▸ Problem requirements
Go through the entries below and print, exactly, the lines starting at the one with "X-84437143Y32033333D01*" and ending at the one with "X-10160000Y17780000D03*", keeping both ends and no others.

▸ Recorded data

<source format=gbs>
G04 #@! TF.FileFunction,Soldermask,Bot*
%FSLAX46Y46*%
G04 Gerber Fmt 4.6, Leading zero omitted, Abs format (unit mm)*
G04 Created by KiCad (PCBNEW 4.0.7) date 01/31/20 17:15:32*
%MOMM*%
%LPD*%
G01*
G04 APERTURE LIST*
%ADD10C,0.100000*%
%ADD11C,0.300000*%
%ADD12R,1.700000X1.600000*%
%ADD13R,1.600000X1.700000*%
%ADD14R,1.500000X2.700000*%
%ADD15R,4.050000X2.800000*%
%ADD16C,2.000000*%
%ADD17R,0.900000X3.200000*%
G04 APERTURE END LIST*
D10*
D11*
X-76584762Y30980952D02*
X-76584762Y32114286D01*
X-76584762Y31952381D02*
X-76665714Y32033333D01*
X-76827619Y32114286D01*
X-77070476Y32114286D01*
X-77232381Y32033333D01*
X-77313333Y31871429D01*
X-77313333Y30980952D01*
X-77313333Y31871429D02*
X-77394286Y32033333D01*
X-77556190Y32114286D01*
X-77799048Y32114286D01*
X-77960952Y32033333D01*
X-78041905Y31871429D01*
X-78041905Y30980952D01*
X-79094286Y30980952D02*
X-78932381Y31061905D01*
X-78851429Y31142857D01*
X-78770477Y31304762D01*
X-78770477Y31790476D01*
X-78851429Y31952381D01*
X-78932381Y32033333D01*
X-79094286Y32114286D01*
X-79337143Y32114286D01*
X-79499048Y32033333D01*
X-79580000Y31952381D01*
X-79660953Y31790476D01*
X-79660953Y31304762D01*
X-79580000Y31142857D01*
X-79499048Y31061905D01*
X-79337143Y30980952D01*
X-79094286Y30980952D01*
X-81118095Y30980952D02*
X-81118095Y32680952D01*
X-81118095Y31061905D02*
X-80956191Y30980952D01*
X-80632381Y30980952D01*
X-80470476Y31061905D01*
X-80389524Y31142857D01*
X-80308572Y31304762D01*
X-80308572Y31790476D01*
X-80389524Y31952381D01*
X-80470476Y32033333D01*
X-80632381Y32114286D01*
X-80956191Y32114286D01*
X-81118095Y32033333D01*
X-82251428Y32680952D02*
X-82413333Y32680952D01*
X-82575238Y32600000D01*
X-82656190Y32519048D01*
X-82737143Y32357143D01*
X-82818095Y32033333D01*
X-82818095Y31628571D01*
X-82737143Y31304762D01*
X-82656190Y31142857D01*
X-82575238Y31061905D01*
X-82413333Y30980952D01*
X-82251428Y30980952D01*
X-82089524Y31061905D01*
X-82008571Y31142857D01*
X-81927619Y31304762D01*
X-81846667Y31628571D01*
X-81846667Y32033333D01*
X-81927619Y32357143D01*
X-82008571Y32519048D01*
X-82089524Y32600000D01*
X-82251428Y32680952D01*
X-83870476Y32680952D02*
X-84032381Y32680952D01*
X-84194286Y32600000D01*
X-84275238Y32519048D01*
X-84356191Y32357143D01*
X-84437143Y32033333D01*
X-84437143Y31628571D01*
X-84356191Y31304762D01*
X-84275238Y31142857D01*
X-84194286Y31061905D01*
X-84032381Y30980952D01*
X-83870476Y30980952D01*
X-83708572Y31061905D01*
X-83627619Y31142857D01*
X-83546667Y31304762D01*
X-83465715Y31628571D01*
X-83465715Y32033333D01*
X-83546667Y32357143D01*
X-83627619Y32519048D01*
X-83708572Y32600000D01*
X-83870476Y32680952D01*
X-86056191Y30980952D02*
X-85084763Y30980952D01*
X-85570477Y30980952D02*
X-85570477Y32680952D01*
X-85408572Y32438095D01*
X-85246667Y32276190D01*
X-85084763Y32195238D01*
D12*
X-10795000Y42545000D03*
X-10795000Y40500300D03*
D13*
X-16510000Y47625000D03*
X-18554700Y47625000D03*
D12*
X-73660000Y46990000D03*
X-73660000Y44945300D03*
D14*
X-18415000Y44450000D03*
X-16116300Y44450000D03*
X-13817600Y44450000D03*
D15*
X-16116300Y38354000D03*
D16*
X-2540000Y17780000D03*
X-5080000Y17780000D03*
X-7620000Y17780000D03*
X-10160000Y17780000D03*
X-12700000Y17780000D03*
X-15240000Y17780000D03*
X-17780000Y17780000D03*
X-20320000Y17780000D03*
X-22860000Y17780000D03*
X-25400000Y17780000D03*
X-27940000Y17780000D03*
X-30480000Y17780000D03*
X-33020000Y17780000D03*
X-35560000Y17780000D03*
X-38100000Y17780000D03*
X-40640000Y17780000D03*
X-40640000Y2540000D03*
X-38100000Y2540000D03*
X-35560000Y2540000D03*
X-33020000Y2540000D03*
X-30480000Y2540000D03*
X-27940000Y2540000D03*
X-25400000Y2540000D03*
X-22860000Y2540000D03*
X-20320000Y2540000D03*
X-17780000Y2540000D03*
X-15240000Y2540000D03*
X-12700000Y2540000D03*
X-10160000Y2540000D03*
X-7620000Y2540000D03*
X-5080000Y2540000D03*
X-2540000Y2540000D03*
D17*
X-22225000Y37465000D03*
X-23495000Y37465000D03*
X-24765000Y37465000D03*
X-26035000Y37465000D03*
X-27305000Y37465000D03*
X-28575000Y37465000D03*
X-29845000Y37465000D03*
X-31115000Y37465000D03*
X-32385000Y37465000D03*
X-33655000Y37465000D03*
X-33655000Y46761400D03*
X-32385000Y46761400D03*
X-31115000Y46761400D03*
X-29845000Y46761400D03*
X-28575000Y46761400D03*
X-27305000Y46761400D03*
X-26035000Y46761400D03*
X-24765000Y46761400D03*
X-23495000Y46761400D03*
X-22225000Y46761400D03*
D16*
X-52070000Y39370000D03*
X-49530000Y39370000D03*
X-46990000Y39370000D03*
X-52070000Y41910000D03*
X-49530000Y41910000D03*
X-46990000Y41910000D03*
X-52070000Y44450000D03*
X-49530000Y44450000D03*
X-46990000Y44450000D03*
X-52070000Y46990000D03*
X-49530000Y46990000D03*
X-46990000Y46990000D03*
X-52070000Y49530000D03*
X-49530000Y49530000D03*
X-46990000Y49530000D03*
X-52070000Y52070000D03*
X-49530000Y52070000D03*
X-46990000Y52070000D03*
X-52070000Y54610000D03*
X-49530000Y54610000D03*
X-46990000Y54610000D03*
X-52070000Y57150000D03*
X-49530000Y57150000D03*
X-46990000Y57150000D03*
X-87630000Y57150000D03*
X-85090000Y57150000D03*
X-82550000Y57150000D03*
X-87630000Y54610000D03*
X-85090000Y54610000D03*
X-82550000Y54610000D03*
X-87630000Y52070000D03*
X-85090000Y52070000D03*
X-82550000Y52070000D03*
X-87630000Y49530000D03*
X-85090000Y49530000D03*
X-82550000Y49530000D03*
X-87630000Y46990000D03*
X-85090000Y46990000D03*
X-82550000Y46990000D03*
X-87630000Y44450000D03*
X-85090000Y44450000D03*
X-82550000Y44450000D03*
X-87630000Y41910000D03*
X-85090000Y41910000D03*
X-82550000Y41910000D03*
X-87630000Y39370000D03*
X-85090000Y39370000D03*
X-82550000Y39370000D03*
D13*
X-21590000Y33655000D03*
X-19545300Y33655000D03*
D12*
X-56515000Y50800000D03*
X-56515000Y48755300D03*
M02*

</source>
* * *
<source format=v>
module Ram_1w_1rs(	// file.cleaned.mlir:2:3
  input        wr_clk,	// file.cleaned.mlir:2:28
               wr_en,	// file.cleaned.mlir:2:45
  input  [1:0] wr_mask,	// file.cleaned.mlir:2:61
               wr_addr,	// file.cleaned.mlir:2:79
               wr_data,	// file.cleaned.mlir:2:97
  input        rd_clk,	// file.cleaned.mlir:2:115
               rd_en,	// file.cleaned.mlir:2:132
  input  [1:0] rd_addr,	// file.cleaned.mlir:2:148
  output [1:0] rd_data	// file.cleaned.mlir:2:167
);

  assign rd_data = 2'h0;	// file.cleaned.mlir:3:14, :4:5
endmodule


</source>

▸ Result of this exercise
X-84437143Y32033333D01*
X-84437143Y31628571D01*
X-84356191Y31304762D01*
X-84275238Y31142857D01*
X-84194286Y31061905D01*
X-84032381Y30980952D01*
X-83870476Y30980952D01*
X-83708572Y31061905D01*
X-83627619Y31142857D01*
X-83546667Y31304762D01*
X-83465715Y31628571D01*
X-83465715Y32033333D01*
X-83546667Y32357143D01*
X-83627619Y32519048D01*
X-83708572Y32600000D01*
X-83870476Y32680952D01*
X-86056191Y30980952D02*
X-85084763Y30980952D01*
X-85570477Y30980952D02*
X-85570477Y32680952D01*
X-85408572Y32438095D01*
X-85246667Y32276190D01*
X-85084763Y32195238D01*
D12*
X-10795000Y42545000D03*
X-10795000Y40500300D03*
D13*
X-16510000Y47625000D03*
X-18554700Y47625000D03*
D12*
X-73660000Y46990000D03*
X-73660000Y44945300D03*
D14*
X-18415000Y44450000D03*
X-16116300Y44450000D03*
X-13817600Y44450000D03*
D15*
X-16116300Y38354000D03*
D16*
X-2540000Y17780000D03*
X-5080000Y17780000D03*
X-7620000Y17780000D03*
X-10160000Y17780000D03*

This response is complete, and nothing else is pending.